(Source texts of formatted documents)
--------------------------------------------------

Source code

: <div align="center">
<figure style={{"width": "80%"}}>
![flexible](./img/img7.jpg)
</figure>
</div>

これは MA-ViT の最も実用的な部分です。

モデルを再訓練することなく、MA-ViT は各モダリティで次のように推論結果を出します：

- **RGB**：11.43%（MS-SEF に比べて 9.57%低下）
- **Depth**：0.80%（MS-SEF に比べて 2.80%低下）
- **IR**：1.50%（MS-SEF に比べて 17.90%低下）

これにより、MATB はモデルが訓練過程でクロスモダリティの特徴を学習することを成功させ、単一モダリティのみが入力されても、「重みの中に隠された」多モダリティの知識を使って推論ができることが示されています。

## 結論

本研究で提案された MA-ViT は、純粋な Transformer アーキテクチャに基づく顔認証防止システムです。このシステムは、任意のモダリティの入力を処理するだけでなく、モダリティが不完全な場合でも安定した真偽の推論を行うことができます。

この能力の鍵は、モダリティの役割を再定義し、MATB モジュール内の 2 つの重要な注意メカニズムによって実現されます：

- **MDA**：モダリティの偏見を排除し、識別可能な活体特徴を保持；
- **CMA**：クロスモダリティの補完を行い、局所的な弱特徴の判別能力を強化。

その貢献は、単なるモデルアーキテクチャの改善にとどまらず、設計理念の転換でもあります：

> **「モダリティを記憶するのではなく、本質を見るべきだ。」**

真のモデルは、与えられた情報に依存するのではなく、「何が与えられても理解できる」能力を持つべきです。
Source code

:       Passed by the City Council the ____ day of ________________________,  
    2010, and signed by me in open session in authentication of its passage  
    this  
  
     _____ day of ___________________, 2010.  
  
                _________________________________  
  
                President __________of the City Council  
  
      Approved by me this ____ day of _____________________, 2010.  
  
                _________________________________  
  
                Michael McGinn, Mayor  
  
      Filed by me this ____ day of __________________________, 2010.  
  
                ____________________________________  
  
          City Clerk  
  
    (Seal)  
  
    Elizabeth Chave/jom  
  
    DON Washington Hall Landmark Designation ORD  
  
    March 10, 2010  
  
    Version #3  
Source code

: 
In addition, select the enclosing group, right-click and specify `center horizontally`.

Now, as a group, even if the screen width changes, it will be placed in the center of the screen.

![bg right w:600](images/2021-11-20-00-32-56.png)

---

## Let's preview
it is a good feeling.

--------------------------------------------------

» PROMPT:
Every line above with the string "group" in it should be copied into the answer.

» PROBLEM SOLUTION:
In addition, select the enclosing group, right-click and specify `center horizontally`.
Now, as a group, even if the screen width changes, it will be placed in the center of the screen.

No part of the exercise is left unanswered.